Kirill
Kirill

Reputation: 1472

How to convert a character string to hexadecimal in Perl (16 bit per character)

I read the post How to convert a hexadecimal number to a char string in Perl to convert a hexadecimal number to a character string.

How can I do the reverse operation? I need convert a character string to hexadecimal in Perl. For example, I have a string, "hello world!" (should be "Hello, World!"), and I must get:

00680065006C006C006F00200077006F0072006C00640021

Upvotes: 8

Views: 13023

Answers (3)

ikegami
ikegami

Reputation: 385556

You appear to want

use Encode qw( encode );

my $text = 'hello world!';
my $hex = uc unpack 'H*', encode 'UTF-16be', $text;

An explanation follows.


The exiting answers provide the hexadecimal representation of the Unicode Code Points.
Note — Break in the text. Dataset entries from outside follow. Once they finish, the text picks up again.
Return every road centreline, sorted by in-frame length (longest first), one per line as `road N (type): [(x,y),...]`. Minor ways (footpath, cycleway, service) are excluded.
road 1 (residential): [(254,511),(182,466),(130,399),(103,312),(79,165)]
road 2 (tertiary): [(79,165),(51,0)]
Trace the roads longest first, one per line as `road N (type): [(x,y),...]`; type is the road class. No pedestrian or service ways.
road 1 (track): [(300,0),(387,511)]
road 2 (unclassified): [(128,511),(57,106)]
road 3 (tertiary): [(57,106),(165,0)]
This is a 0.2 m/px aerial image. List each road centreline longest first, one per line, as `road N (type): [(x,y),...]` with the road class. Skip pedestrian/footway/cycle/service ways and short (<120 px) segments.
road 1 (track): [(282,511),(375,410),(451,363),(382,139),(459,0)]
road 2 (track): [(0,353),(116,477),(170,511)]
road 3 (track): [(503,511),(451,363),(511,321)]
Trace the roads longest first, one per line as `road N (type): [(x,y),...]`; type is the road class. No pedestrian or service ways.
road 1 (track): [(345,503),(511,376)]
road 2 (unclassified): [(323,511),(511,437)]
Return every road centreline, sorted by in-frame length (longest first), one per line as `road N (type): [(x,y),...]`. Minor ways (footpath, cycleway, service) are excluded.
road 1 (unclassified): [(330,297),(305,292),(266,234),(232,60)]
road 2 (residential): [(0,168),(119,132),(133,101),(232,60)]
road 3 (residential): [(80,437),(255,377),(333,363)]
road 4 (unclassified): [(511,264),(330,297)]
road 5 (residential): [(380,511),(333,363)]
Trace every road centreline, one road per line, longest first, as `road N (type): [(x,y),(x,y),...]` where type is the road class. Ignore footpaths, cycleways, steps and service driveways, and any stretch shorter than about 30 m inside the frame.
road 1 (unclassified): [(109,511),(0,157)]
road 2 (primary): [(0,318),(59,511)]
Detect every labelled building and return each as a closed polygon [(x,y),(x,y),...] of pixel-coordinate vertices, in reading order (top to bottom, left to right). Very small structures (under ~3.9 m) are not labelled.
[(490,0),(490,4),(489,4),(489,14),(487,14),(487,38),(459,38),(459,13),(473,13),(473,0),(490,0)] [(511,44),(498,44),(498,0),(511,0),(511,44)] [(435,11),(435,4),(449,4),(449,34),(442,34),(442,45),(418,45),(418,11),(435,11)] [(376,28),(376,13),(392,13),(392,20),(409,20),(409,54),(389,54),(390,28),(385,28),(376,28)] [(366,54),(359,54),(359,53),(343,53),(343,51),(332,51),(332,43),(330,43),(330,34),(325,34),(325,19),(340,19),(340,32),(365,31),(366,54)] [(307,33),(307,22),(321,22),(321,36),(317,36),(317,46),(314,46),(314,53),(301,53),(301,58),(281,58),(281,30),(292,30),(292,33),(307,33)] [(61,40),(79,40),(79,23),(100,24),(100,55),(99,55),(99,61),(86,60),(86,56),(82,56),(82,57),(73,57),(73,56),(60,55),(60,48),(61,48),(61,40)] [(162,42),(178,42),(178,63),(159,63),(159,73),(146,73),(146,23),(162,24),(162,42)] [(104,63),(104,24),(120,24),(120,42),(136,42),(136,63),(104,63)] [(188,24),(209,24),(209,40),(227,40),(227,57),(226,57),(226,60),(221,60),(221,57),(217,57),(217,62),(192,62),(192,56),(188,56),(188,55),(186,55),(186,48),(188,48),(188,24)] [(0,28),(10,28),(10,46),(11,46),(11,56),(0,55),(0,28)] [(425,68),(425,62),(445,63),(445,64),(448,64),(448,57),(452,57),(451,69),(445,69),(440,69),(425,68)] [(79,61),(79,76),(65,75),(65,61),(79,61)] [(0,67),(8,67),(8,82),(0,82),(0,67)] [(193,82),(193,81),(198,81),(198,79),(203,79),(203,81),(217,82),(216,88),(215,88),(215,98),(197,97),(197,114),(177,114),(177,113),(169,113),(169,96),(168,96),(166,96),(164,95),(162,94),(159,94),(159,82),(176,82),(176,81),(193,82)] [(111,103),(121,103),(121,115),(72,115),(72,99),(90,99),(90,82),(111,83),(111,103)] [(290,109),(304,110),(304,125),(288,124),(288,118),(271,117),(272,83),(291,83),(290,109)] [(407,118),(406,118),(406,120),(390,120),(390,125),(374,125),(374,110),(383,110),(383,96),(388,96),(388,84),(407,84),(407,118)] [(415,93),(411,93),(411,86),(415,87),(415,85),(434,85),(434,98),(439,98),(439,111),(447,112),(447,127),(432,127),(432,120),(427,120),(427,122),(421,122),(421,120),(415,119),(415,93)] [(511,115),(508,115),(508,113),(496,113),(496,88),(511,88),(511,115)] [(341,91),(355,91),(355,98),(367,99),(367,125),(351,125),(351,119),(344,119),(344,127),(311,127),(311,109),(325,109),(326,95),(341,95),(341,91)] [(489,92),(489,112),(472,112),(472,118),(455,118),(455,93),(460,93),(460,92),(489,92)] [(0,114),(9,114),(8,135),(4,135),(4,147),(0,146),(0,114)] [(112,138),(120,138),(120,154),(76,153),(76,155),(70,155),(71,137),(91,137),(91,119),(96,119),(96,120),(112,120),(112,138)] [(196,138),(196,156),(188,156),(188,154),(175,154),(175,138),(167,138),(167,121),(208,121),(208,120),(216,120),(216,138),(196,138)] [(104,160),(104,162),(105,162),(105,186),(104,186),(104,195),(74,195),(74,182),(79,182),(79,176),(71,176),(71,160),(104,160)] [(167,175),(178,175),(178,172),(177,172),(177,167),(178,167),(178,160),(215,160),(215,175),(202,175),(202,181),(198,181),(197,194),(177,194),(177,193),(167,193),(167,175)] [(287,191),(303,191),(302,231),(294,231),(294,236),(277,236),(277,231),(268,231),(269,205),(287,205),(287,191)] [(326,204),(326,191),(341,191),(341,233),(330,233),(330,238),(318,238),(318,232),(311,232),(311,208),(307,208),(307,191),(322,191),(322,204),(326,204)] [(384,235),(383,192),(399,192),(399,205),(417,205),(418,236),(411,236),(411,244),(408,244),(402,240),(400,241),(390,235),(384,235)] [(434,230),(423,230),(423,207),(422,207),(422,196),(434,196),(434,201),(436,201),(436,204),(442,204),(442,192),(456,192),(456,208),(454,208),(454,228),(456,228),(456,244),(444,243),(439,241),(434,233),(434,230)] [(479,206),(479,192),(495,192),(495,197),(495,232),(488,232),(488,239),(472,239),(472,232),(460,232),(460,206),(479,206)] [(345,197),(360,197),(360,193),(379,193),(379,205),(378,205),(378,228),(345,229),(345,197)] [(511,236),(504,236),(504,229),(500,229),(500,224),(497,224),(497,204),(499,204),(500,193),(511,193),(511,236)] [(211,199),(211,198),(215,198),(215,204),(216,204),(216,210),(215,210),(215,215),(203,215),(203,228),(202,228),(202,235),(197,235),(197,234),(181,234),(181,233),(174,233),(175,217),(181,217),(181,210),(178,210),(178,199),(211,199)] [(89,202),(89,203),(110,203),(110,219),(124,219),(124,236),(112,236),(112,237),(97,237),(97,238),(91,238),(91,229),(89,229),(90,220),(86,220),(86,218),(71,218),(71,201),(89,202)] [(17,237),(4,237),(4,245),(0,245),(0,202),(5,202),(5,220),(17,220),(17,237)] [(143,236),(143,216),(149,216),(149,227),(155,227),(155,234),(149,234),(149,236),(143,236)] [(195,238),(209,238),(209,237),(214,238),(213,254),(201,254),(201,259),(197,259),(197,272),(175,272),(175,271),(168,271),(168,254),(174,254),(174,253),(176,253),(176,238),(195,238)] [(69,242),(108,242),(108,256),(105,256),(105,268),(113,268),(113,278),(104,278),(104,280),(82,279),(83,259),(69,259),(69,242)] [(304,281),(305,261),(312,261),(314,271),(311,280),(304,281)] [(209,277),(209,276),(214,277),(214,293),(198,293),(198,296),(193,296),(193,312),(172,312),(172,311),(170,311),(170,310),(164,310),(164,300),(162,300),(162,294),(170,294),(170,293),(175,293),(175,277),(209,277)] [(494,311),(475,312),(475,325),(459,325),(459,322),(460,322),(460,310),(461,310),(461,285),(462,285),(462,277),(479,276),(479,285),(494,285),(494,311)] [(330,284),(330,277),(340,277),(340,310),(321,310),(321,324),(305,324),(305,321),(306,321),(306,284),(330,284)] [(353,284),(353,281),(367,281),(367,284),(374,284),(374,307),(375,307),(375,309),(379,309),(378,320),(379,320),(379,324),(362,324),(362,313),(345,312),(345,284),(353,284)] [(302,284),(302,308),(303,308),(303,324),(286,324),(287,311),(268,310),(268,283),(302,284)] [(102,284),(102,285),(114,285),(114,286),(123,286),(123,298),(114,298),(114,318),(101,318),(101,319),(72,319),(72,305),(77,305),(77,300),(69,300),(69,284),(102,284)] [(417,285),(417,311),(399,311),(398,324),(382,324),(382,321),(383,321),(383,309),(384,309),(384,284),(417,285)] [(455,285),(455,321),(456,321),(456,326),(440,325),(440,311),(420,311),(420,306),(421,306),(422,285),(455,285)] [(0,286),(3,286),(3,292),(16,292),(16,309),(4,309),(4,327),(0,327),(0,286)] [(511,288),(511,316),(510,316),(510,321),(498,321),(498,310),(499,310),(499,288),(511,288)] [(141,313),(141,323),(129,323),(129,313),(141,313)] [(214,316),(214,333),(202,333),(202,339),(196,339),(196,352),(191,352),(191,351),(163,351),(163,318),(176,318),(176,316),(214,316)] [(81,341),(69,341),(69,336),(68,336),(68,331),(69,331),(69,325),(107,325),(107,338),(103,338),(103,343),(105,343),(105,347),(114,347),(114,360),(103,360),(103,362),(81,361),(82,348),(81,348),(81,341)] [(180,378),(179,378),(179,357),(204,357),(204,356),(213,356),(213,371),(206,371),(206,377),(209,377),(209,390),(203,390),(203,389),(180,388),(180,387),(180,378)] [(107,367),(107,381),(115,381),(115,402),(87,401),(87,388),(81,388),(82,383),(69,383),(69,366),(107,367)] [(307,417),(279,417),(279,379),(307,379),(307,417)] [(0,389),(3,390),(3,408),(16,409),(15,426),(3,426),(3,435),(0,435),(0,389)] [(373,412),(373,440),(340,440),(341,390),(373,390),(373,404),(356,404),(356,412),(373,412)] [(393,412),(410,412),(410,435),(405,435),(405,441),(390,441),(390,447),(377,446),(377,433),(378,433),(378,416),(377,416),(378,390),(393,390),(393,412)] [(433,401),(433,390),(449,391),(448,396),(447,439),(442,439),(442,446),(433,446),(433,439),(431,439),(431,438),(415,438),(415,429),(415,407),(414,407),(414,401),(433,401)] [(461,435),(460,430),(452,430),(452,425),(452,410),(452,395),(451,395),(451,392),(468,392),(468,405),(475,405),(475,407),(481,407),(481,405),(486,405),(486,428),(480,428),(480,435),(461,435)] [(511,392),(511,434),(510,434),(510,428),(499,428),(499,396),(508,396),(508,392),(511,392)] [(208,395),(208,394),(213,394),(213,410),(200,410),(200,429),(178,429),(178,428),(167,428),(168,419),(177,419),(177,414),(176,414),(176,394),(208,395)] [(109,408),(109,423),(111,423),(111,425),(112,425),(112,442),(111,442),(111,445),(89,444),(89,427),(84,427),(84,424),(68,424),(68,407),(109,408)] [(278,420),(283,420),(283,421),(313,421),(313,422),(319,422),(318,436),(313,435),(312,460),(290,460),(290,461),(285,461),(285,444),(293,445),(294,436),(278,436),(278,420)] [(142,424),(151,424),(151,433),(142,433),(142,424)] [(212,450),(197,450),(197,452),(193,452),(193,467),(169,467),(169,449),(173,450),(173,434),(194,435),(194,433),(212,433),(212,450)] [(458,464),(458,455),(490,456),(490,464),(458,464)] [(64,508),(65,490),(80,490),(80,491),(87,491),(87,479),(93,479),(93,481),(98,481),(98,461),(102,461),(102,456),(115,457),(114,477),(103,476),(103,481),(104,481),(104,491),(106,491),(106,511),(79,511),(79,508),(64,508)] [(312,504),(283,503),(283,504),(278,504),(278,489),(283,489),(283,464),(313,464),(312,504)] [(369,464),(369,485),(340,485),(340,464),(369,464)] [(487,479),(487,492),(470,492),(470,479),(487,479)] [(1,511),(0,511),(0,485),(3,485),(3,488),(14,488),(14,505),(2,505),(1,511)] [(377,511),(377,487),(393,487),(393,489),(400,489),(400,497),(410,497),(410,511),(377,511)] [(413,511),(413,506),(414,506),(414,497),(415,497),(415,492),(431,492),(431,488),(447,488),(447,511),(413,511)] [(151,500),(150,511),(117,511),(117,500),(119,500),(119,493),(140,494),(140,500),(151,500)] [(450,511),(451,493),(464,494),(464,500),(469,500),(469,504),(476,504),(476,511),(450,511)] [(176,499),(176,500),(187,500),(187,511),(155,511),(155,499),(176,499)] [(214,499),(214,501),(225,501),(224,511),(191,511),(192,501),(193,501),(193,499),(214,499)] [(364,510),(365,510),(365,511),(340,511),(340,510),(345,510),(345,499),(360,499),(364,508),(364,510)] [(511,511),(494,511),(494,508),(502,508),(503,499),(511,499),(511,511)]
That format doesn't permit the input to include any characters above 0xFFFF. If it were to permit this, there wouldn't be any way to know if

20000200002000020000

means

2000 0200 0020 0002 0000

or

20000 20000 20000 20000

If that's fine because you'll never have characters above 0xFFFF, then I recommend the following:

my $text = 'hello world!';
my $hex = uc unpack 'H*', pack 'n*', unpack 'W*', $text;

It should be much faster than the existing solutions, and it handles characters above 0xFFFF better than the existing solutions (since it still provides only four hexadecimal digits for characters above 0xFFFF).


If, however, you want to handle all Unicode Code Points, the above solution and the solution provided by the earlier answers aren't adequate.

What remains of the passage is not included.